DI ANTARA DIA

DI ANTARA DIA
Hari Pertama Bertiga


__ADS_3


"Dan ini di mana Dee?" Tanya Ricchi menunjuk pakaian tersusun yang diambilnya dari kotak coklat.


"Itu bajuku kak, berarti di sebelah kanan." Sahut Dee menunjuk ke bagian yang dimaksudnya.


Hanya seminggu selang percakapan di dapur perihal untuk tinggal bersama, kemudian pasangan suami istri itu resmi hidup seatap Ricchi Maheswara.
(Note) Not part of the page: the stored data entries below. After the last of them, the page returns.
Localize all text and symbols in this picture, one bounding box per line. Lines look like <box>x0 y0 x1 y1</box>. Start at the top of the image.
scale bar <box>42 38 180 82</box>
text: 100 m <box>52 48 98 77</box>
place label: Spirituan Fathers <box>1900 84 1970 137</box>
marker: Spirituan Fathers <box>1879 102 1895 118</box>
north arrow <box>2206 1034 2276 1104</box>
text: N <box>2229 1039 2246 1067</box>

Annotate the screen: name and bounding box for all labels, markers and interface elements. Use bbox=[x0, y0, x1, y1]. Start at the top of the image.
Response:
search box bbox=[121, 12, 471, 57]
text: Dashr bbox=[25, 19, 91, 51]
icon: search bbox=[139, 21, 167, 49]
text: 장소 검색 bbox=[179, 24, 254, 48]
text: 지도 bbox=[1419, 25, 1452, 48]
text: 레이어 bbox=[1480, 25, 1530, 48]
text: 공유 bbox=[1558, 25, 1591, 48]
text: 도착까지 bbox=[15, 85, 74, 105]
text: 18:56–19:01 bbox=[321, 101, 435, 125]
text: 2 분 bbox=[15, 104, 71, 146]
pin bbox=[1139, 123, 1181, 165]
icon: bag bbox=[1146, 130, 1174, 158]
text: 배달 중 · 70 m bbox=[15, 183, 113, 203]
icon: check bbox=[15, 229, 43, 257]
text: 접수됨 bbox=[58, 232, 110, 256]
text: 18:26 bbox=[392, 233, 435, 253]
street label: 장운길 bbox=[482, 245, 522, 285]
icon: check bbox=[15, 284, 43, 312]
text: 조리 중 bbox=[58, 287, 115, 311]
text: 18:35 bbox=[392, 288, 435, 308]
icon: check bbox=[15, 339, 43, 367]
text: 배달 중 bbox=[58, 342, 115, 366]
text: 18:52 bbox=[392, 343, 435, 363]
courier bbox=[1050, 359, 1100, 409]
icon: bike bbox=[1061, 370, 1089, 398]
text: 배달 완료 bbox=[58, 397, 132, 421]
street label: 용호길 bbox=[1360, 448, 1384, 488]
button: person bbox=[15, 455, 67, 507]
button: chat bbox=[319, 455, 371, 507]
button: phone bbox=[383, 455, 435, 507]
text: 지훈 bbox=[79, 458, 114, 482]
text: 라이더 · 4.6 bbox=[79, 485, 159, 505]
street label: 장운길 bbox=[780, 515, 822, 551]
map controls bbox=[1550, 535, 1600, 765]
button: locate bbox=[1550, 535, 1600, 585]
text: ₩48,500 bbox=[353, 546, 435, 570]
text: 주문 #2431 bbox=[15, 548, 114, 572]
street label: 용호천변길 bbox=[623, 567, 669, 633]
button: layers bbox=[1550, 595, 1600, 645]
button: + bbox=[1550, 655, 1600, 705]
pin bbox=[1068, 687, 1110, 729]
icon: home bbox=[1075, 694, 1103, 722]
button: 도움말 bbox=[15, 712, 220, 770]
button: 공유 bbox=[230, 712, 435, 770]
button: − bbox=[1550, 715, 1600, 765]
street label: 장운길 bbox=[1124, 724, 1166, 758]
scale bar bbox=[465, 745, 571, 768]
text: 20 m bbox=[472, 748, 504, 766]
Bicara tentang rumah Ricchi walau tidak berada di kawasan perbukitan Hollywood layaknya para selebriti papan atas menetap, namun hunian sang aktor masih berada di kawasan yang sama, kota Los Angeles.


Kediaman Ricchi adalah bangunan berlantai dua, mengambil konsep arsitektur design modern contemporary mempunyai halaman depan yang luas, sangat teduh dan asri, diapit dengan dua pohon besar menjadi ciri khasnya tak lupa rerumputan hijau terpotong rapi.


Dee menempati kamar terbesar yang berada di lantai satu, luasnya saja lebih besar dari ruang tengah di apartemen lama mereka. Ricchi sepertinya telah mempersiapkan isi furniture sebelum kepindahan Dee dan Liam, terbukti isi kamar tersebut semuanya menguarkan bau khas barang baru.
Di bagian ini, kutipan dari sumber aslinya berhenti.